Toward the end of the workshop, discussion turned to the connection between the number of storms that form in the open(Atlantic) ocean and the number that ultimately make landfall on the U.S. coast. The discussion was reflective of a more widely held sense in the scientific community that basinwide activity has stronger physical ties to large-scale climate, and is therefore more predictable.
Because of this greater predictability, and because each of the storms forming in the basin can be considered a candidate for landfall, people often ask whether a season's landfalling activity can be predicted from basinwide activity.
From an informatics point of view, this is the wrong question.
One way to model the connection between basinwide and landfalling activity that more accurately respects their physical connection is as follows.
Landfalling tropical cyclone (TC) counts and non-landfalling, or open ocean TC counts, can be thought of as separate random variables (X and Y, respectively, in the diagram below). Each can be modeled as statistically conditional on the climate conditions known to affect them through physical atmosphere-ocean interactions.
If some of the climate variables used to model each TC count variable are shared, then the two random variables will be conditionally independent, yet correlated through their relationships to the underlying climate.

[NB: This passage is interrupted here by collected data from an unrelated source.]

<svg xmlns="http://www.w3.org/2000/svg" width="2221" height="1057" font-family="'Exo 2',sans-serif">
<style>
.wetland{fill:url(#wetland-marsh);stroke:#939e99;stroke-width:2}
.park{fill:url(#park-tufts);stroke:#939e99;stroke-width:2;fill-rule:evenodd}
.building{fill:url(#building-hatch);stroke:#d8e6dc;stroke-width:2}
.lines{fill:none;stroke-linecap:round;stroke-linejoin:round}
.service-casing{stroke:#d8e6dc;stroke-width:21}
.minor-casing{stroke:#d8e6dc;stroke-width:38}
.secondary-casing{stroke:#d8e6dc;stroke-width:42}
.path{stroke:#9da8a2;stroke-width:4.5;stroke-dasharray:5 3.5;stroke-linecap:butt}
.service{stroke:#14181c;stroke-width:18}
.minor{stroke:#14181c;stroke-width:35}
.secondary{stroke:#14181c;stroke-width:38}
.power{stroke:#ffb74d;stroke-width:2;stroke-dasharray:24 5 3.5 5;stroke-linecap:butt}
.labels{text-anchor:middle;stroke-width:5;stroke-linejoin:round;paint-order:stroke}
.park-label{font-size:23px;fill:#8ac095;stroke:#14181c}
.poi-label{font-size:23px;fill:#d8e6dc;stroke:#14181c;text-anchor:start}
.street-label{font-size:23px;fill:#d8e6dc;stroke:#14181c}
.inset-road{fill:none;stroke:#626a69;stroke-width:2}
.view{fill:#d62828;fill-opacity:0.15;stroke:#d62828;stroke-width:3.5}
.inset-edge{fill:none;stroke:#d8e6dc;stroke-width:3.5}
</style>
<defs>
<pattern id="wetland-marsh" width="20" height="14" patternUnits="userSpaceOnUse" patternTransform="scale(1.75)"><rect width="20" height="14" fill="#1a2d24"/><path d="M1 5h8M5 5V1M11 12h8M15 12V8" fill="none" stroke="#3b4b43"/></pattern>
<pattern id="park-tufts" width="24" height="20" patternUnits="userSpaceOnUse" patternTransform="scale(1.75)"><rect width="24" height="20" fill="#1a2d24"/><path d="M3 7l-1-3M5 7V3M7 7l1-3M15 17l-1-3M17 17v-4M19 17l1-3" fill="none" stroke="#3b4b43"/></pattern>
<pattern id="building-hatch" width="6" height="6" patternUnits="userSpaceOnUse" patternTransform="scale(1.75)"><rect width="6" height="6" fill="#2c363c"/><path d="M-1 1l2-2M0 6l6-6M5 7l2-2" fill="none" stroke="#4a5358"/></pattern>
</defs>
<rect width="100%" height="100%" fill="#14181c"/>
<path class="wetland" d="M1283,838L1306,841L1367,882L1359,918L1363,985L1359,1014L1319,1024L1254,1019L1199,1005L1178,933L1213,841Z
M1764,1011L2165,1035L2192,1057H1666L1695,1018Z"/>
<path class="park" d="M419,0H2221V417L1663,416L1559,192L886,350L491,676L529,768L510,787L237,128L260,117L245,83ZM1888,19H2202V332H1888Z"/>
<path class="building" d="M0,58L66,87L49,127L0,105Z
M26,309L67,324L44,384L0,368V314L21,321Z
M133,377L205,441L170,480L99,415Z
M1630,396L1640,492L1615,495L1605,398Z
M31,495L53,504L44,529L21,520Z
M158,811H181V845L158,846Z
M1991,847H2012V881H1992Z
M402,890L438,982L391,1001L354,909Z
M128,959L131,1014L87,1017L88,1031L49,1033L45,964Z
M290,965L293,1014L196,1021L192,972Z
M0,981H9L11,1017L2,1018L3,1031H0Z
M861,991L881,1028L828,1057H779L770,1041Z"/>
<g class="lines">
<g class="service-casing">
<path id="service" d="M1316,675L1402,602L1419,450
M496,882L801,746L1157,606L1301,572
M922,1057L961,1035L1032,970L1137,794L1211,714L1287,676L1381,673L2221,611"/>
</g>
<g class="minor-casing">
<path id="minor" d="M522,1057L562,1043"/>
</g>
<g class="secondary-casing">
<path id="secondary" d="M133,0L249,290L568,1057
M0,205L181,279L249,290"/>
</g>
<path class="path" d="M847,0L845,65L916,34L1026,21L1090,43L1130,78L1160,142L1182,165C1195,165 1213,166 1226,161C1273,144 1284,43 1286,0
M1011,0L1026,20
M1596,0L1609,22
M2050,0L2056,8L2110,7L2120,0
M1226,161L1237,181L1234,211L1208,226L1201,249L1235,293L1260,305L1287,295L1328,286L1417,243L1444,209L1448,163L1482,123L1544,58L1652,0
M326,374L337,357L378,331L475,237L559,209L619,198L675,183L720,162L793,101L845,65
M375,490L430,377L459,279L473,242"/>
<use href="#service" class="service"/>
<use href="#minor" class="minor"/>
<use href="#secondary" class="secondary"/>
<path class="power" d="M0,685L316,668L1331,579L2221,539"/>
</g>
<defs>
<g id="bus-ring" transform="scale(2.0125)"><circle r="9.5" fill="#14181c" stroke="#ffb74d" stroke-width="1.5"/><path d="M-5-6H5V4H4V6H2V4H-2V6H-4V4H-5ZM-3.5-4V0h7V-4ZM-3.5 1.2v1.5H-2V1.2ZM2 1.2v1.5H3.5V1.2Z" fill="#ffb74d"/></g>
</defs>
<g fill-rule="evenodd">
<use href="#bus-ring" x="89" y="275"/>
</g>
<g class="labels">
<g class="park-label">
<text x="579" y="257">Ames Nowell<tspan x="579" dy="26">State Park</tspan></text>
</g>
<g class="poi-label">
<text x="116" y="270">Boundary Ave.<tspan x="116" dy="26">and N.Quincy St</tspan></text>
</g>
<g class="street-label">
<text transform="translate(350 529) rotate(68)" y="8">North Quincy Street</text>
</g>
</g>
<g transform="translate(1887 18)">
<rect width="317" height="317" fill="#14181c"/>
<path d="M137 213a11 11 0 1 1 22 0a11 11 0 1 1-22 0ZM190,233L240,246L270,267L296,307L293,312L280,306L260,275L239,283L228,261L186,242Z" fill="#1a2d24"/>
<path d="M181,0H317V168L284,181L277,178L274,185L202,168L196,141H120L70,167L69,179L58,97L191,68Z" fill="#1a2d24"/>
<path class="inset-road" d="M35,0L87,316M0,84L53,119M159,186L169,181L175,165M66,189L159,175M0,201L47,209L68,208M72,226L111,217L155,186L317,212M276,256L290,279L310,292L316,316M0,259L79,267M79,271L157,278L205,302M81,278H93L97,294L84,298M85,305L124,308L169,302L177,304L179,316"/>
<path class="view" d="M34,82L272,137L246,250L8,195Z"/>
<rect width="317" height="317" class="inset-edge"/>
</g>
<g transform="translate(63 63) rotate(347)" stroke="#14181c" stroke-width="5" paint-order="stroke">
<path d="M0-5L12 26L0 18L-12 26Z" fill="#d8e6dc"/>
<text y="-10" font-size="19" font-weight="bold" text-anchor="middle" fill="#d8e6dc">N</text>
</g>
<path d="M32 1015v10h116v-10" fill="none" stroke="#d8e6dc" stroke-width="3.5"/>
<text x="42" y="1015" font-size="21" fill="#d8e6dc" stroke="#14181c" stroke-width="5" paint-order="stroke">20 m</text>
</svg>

The quantities in boxes are random. The dashed and solid arrows between them indicate stochastic and deterministic dependences, respectively, with information flowing in the direction they point.
Within this framework, basinwide activity (Z in the diagram) is simply the deterministic sum of landfalling and open ocean activity. In other words, if landfalling and open ocean TC counts are known, then so is the basinwide count.
If the covariance between X and Y is positive, it is possible for basinwide activity to have stronger climatic dependence than landfalling TC counts or open ocean TC counts alone. However, the landfalling TC count is the relevant quantity for hazard predictability.
Predicting basinwide activity first to get to the landfalling TC count only adds additional information about the count of open ocean TCs. In other words, basinwide activity won't add any more information about landfalls than is already available from climate conditions alone.
Using available climatic information directly to predict landfalls is a much more efficient use of information. A recent paper from AIR published in peer-reviewed literature provides one example of building such a model for landfalls depending on climate state.
In general, careful thinking through the causal relationships between random quantities can help ground statistical models in a physical understanding of the system, and ensure a more efficient use of the available information.